Supplied information:
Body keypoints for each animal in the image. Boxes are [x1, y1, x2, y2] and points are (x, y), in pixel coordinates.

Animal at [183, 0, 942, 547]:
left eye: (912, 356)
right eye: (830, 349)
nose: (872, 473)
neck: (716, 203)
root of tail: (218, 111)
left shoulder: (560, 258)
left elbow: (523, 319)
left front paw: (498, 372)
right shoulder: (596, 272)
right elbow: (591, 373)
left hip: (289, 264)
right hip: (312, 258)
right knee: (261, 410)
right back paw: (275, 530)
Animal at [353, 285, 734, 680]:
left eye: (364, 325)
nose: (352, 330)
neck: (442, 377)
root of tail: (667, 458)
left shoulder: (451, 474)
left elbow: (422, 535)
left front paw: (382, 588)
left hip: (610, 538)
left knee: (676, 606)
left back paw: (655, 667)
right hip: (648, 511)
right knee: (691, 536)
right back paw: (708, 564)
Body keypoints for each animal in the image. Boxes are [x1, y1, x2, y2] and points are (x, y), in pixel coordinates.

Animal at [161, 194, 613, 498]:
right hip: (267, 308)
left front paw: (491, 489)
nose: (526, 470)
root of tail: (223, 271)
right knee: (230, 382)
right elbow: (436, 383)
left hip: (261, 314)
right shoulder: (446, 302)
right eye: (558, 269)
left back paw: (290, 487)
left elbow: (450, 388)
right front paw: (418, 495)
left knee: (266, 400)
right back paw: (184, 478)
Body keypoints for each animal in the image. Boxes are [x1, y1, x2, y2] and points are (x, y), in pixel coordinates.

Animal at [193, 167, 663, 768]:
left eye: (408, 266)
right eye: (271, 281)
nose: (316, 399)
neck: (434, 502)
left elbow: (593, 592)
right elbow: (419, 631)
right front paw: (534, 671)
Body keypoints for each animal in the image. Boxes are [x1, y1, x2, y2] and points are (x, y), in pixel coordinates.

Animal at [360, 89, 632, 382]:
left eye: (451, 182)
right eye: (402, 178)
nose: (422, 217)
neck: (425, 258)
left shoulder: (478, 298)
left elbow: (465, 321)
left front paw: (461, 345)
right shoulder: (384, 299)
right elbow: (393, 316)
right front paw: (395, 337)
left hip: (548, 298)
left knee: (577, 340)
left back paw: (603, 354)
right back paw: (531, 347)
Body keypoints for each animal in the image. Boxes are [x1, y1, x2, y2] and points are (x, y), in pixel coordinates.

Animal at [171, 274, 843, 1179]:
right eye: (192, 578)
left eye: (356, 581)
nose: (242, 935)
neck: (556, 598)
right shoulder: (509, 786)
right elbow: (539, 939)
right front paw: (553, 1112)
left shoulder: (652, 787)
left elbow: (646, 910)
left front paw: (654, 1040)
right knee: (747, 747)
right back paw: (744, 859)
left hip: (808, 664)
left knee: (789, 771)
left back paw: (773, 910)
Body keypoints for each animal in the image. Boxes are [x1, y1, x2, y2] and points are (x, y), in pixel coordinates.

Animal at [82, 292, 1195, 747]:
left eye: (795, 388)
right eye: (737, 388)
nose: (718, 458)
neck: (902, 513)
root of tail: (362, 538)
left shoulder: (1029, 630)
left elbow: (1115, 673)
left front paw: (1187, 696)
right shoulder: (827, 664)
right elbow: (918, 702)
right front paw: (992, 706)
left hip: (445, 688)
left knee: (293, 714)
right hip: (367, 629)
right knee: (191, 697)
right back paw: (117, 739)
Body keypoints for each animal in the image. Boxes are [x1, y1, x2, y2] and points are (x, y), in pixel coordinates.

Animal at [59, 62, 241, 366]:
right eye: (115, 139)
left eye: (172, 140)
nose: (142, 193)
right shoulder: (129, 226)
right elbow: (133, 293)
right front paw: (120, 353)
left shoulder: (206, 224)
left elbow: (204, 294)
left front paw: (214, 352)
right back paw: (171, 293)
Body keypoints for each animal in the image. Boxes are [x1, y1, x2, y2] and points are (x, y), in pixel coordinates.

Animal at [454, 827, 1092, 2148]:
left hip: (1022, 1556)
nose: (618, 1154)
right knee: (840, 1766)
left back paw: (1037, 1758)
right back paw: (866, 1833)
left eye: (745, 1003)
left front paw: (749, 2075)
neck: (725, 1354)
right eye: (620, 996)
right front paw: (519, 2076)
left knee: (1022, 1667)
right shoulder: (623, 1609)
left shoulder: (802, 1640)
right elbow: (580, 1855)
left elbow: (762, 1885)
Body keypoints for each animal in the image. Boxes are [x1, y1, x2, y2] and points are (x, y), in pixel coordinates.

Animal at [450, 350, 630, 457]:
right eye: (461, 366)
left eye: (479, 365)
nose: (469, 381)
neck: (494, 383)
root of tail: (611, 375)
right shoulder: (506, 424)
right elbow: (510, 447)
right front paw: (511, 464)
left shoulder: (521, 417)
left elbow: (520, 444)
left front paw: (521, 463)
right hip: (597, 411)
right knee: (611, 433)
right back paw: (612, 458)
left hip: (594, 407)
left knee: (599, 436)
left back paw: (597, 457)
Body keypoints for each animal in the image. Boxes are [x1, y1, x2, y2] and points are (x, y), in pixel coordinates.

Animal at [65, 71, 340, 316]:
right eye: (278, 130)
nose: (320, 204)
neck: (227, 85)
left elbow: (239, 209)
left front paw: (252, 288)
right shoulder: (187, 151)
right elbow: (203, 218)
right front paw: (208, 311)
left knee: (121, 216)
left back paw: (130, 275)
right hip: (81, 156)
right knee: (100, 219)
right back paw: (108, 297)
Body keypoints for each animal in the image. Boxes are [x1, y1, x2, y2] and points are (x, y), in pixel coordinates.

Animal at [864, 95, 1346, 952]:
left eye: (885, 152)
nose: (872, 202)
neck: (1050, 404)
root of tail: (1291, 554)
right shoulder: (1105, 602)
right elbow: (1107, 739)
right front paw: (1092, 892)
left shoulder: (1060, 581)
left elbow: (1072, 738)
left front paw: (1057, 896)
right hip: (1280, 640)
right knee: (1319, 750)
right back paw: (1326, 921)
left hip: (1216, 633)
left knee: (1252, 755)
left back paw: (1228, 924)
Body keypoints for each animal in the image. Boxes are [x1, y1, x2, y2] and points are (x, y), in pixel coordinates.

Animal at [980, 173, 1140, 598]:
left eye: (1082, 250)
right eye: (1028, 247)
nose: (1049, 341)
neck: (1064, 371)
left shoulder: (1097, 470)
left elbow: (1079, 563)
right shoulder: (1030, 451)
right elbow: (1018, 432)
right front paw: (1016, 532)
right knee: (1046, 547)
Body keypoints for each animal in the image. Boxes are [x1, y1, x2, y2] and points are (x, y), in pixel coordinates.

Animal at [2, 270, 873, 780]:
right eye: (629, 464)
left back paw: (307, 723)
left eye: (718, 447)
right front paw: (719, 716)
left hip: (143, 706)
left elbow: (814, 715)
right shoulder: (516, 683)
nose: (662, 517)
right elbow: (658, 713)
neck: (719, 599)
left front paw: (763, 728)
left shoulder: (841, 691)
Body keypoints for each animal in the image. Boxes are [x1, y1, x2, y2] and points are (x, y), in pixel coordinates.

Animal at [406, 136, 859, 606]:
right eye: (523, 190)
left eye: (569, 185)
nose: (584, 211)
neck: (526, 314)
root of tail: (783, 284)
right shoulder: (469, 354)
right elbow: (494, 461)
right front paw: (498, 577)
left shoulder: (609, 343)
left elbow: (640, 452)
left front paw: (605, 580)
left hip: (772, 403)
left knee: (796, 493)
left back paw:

Task to complete:
Wherever the string "tail" appears in the data above, copy the line it sits in.

Response area:
root of tail: (218, 111)
root of tail: (667, 458)
root of tail: (223, 271)
root of tail: (362, 538)
root of tail: (611, 375)
root of tail: (1291, 554)
root of tail: (783, 284)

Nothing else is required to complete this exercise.